TASK TO CARRY OUT
Set down each entry exactly; omit images.

##########

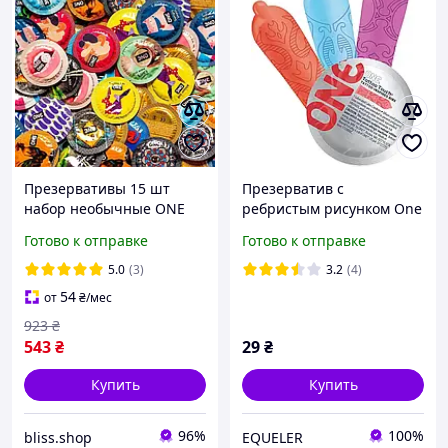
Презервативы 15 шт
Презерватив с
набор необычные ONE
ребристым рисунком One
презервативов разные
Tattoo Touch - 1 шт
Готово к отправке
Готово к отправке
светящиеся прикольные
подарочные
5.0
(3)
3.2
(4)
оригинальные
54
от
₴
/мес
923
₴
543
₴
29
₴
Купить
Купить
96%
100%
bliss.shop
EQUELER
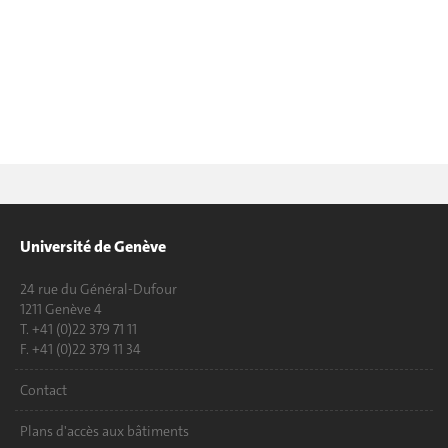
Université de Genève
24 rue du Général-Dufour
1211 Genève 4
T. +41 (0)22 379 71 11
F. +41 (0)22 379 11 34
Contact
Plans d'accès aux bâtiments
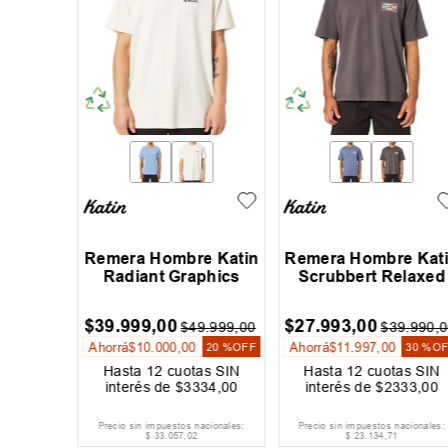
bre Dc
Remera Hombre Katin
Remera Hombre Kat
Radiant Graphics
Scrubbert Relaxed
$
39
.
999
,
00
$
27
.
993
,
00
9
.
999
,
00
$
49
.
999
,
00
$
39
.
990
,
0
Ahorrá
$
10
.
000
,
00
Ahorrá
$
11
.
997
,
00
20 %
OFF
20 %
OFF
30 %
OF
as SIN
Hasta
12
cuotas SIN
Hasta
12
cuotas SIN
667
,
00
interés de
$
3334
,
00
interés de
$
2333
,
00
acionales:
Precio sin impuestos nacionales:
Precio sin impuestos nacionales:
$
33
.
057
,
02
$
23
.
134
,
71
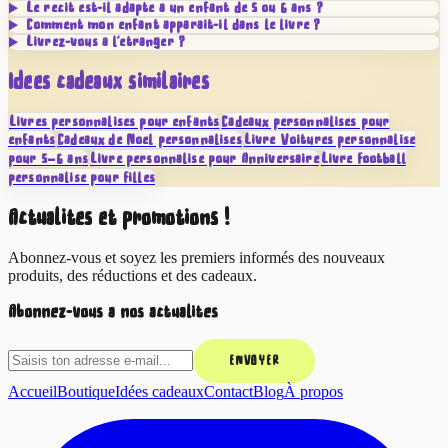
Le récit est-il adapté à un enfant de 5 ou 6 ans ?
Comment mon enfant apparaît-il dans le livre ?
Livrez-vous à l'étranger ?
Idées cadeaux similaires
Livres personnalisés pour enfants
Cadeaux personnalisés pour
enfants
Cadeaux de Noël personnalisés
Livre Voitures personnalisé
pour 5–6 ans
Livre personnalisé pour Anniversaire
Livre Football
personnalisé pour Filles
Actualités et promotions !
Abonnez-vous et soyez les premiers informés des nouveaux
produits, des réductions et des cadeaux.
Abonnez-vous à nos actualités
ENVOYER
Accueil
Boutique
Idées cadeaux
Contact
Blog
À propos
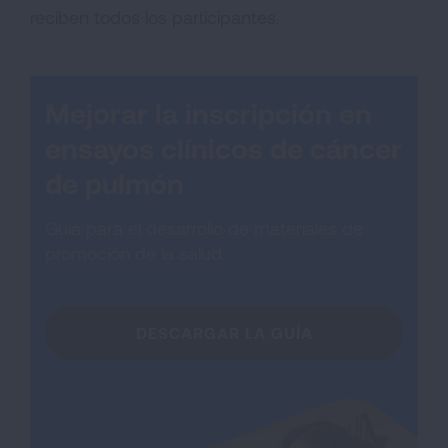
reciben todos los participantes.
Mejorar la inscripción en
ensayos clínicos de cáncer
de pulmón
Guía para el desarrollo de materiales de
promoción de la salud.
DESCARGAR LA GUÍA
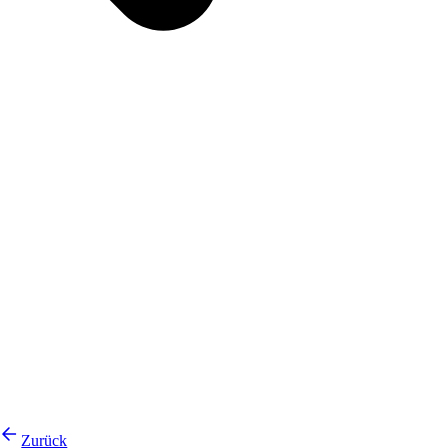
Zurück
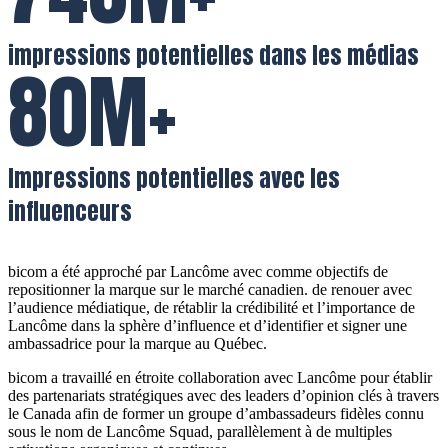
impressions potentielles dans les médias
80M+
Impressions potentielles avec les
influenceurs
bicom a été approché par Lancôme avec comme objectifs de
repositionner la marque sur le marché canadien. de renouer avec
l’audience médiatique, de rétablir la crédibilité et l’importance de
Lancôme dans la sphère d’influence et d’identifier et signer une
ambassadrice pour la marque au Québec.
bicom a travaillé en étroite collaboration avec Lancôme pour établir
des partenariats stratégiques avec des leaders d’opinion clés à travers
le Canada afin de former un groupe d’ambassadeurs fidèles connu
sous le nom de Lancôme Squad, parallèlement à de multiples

##########

WRITTEN RESPONSE
Презервативы 15 шт
Презерватив с
набор необычные ONE
ребристым рисунком One
презервативов разные
Tattoo Touch - 1 шт
Готово к отправке
Готово к отправке
светящиеся прикольные
подарочные
5.0
(3)
3.2
(4)
оригинальные
54
от
₴
/мес
923
₴
543
₴
29
₴
Купить
Купить
96%
100%
bliss.shop
EQUELER
Université de Genève
24 rue du Général-Dufour
1211 Genève 4
T. +41 (0)22 379 71 11
F. +41 (0)22 379 11 34
Contact
Plans d'accès aux bâtiments
bre Dc
Remera Hombre Katin
Remera Hombre Kat
Radiant Graphics
Scrubbert Relaxed
$
39
.
999
,
00
$
27
.
993
,
00
9
.
999
,
00
$
49
.
999
,
00
$
39
.
990
,
0
Ahorrá
$
10
.
000
,
00
Ahorrá
$
11
.
997
,
00
20 %
OFF
20 %
OFF
30 %
OF
as SIN
Hasta
12
cuotas SIN
Hasta
12
cuotas SIN
667
,
00
interés de
$
3334
,
00
interés de
$
2333
,
00
acionales:
Precio sin impuestos nacionales:
Precio sin impuestos nacionales:
$
33
.
057
,
02
$
23
.
134
,
71
Le récit est-il adapté à un enfant de 5 ou 6 ans ?
Comment mon enfant apparaît-il dans le livre ?
Livrez-vous à l'étranger ?
Idées cadeaux similaires
Livres personnalisés pour enfants
Cadeaux personnalisés pour
enfants
Cadeaux de Noël personnalisés
Livre Voitures personnalisé
pour 5–6 ans
Livre personnalisé pour Anniversaire
Livre Football
personnalisé pour Filles
Actualités et promotions !
Abonnez-vous et soyez les premiers informés des nouveaux
produits, des réductions et des cadeaux.
Abonnez-vous à nos actualités
ENVOYER
Accueil
Boutique
Idées cadeaux
Contact
Blog
À propos
reciben todos los participantes.
Mejorar la inscripción en
ensayos clínicos de cáncer
de pulmón
Guía para el desarrollo de materiales de
promoción de la salud.
DESCARGAR LA GUÍA
Zurück
impressions potentielles dans les médias
80M+
Impressions potentielles avec les
influenceurs
bicom a été approché par Lancôme avec comme objectifs de
repositionner la marque sur le marché canadien. de renouer avec
l’audience médiatique, de rétablir la crédibilité et l’importance de
Lancôme dans la sphère d’influence et d’identifier et signer une
ambassadrice pour la marque au Québec.
bicom a travaillé en étroite collaboration avec Lancôme pour établir
des partenariats stratégiques avec des leaders d’opinion clés à travers
le Canada afin de former un groupe d’ambassadeurs fidèles connu
sous le nom de Lancôme Squad, parallèlement à de multiples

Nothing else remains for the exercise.